:: YOUR GOAL ::
Across the listing below, count the lines with "down" in them. Write nothing but the number.

:: PROVIDED MATERIAL ::
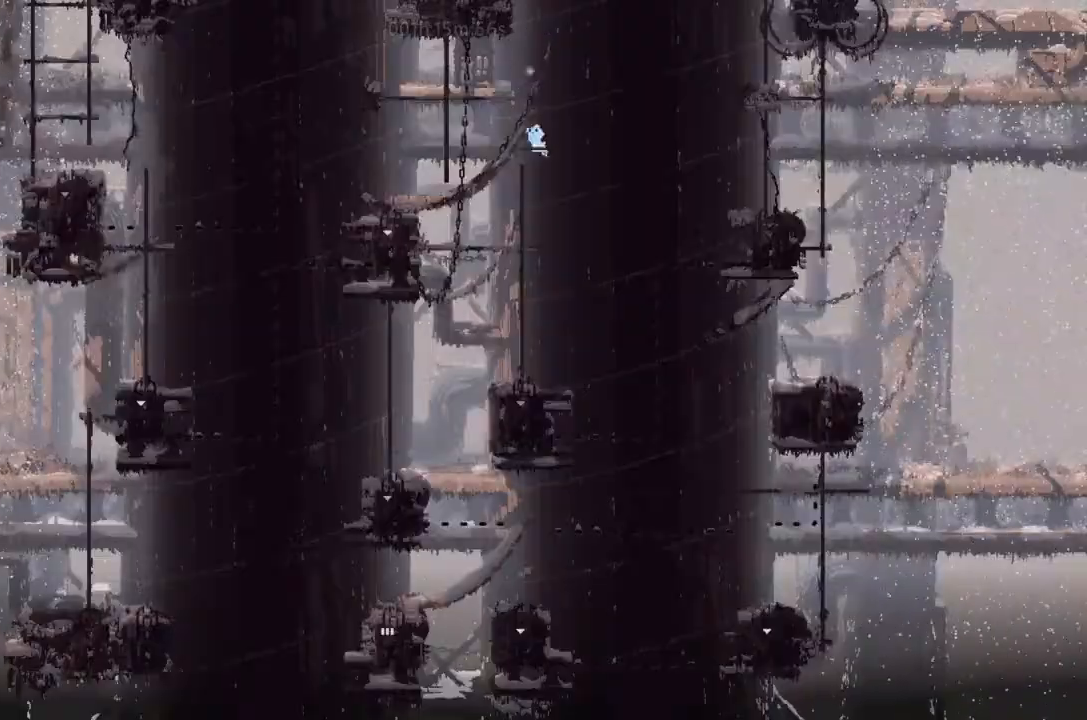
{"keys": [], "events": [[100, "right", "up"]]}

==

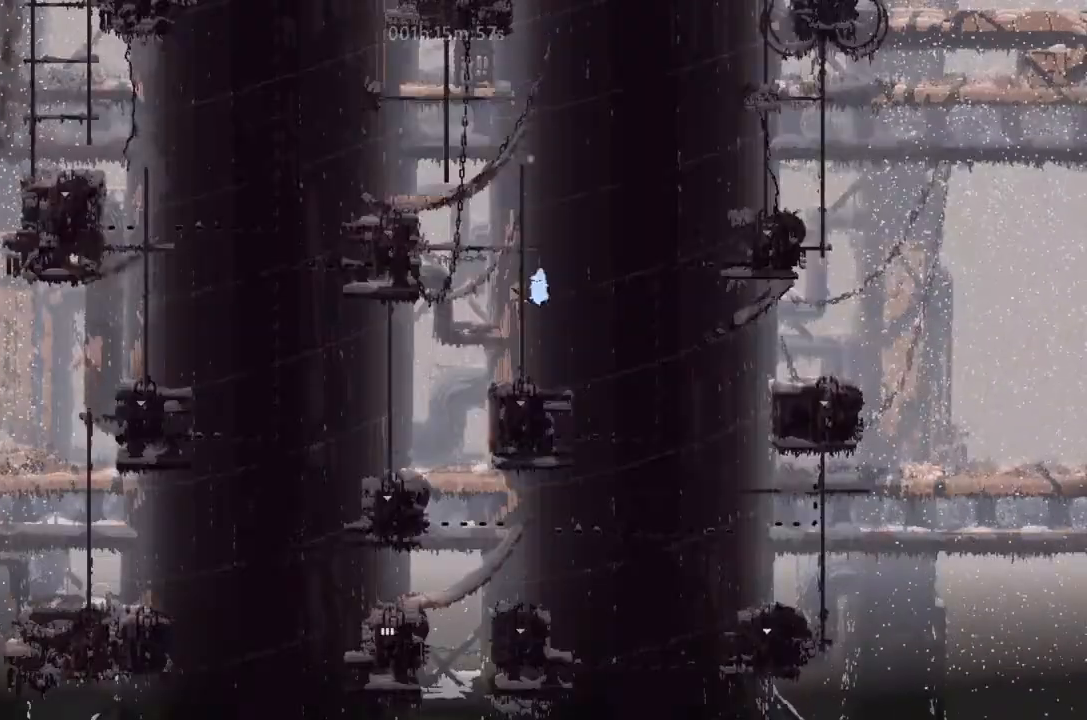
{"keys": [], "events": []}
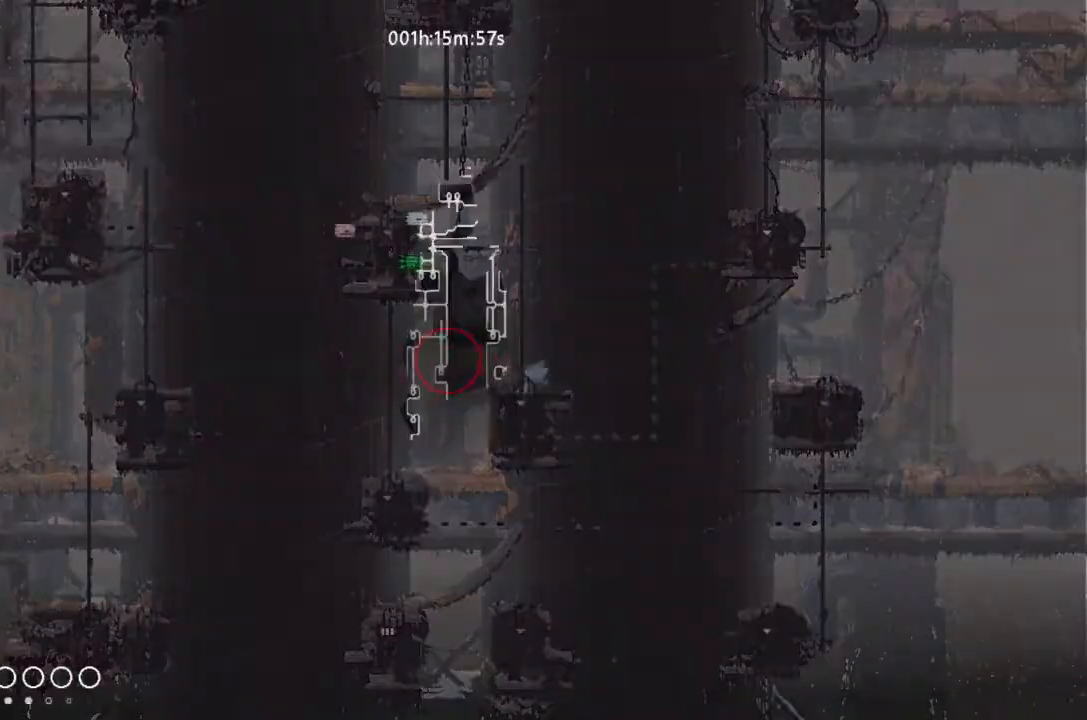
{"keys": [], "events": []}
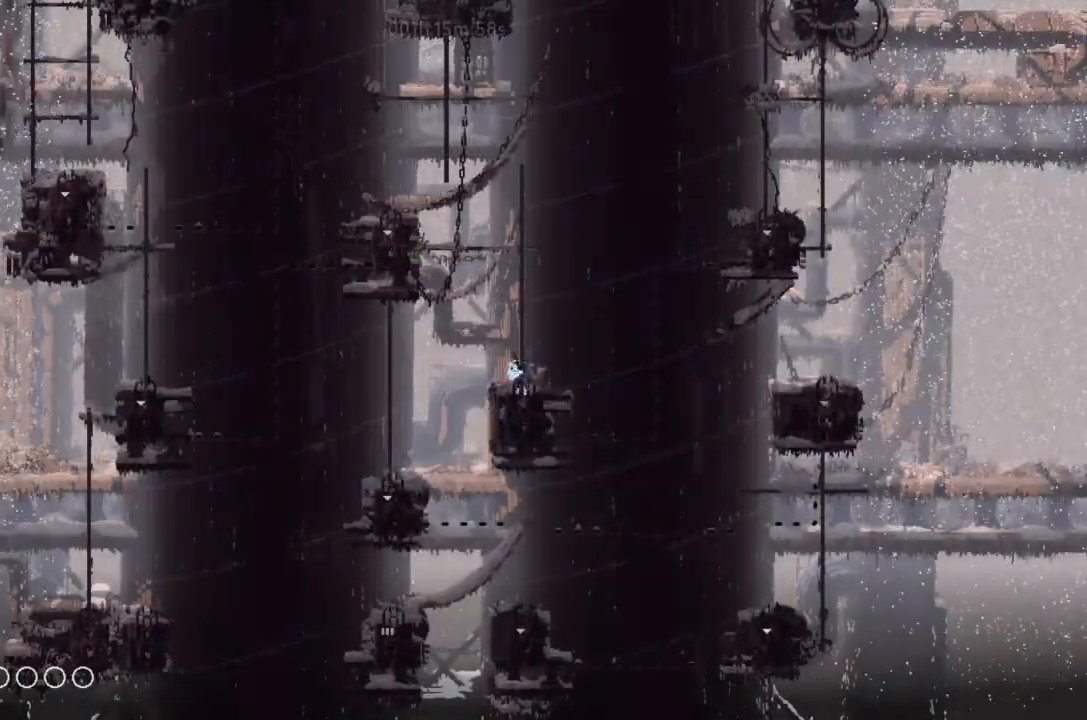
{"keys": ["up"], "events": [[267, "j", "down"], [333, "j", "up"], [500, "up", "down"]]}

==

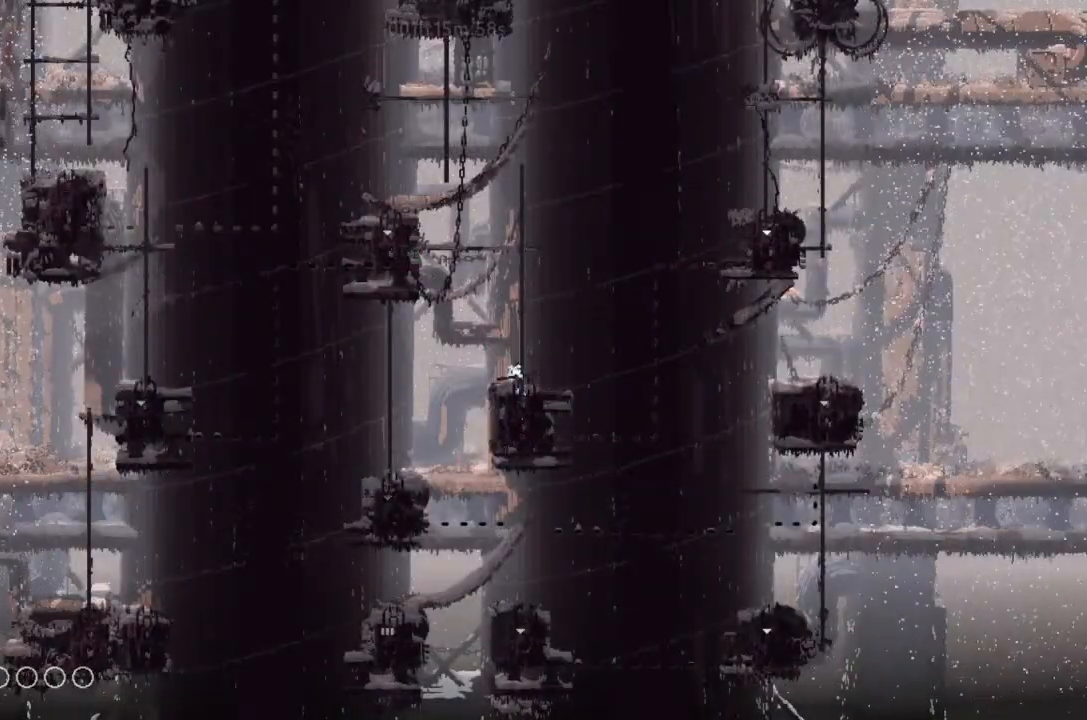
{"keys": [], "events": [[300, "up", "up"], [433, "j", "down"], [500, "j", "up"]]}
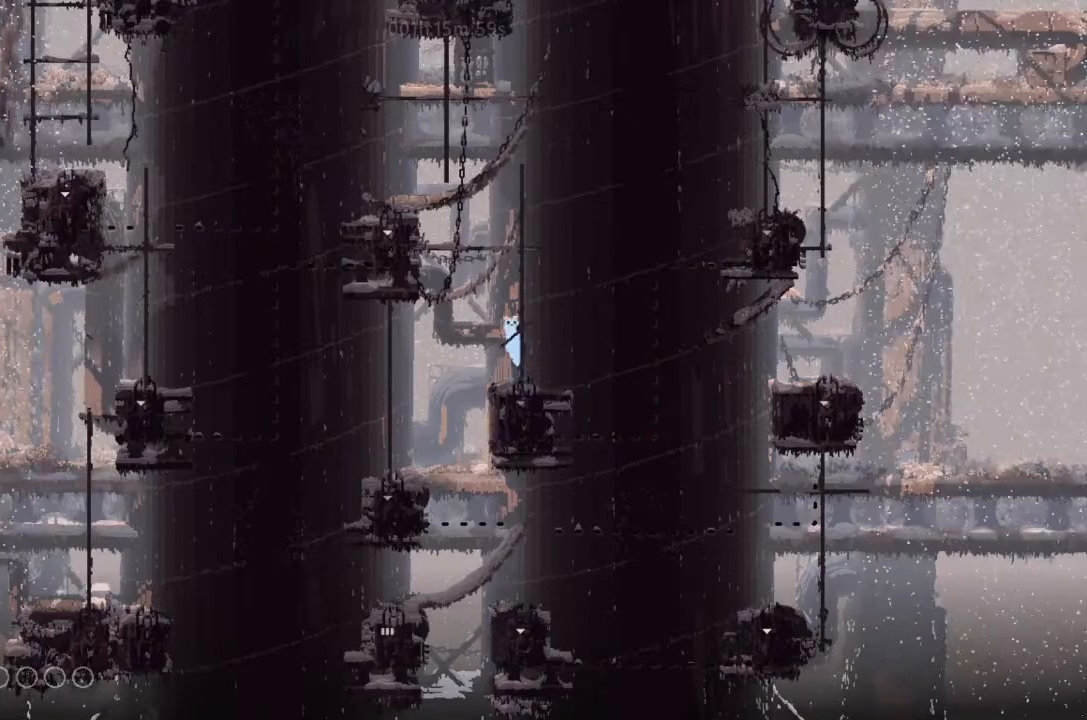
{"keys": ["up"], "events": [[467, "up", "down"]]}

:: OUTPUT BELOW ::
3